What is being asked: Extract, from the records beneath this instruction, each line that contains the word "null".

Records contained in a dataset
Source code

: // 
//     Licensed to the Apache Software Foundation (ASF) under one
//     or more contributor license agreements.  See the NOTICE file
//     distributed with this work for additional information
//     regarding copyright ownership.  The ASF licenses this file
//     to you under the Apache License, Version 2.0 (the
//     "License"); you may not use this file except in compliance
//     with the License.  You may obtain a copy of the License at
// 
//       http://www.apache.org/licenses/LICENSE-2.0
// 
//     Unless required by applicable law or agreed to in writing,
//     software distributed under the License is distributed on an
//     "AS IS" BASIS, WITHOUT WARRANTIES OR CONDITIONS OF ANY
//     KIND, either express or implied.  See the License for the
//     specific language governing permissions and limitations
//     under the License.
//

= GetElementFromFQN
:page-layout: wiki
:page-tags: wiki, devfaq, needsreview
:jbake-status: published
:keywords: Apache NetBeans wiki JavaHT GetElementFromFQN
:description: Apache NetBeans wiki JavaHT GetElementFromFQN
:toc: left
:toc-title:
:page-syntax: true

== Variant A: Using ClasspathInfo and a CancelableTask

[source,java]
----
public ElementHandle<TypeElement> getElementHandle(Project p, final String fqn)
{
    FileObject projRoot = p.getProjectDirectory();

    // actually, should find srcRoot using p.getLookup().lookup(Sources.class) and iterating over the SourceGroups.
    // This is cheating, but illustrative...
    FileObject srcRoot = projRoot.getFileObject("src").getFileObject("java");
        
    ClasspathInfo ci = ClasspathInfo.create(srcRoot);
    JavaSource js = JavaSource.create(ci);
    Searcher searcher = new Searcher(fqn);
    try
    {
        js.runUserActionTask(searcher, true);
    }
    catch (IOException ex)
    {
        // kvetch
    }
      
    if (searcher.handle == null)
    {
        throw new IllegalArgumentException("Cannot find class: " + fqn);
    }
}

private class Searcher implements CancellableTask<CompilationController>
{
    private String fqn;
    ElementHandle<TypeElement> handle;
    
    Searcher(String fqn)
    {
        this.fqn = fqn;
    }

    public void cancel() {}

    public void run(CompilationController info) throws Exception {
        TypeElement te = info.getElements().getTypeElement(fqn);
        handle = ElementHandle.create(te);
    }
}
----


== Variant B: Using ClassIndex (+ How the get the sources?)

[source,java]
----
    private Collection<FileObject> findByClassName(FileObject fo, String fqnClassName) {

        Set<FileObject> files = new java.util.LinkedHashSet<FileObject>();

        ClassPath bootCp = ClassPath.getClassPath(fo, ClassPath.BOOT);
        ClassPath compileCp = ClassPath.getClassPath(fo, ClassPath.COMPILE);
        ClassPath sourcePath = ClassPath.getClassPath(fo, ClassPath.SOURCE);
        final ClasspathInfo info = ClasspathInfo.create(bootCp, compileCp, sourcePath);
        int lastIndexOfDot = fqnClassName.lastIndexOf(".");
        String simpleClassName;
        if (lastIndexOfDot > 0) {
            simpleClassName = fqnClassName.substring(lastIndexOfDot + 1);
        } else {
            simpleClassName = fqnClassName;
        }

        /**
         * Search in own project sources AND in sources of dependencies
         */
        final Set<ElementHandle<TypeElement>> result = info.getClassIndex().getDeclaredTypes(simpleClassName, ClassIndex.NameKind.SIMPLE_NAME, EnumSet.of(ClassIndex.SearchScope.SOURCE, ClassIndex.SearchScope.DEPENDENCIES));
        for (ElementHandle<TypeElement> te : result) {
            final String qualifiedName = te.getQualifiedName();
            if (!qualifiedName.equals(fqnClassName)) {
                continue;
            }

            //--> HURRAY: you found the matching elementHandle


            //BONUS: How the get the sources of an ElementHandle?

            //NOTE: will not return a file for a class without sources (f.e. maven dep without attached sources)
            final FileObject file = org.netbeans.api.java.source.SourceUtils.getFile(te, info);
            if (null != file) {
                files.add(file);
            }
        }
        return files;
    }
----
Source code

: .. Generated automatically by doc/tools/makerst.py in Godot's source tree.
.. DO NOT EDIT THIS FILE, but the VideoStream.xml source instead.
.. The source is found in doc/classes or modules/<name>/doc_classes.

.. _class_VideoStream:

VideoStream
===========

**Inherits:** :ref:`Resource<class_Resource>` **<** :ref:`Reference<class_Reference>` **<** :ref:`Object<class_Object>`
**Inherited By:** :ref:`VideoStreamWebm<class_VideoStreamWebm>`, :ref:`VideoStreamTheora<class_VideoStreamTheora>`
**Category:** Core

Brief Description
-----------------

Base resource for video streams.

Final answer:
    if (searcher.handle == null)
            if (null != file) {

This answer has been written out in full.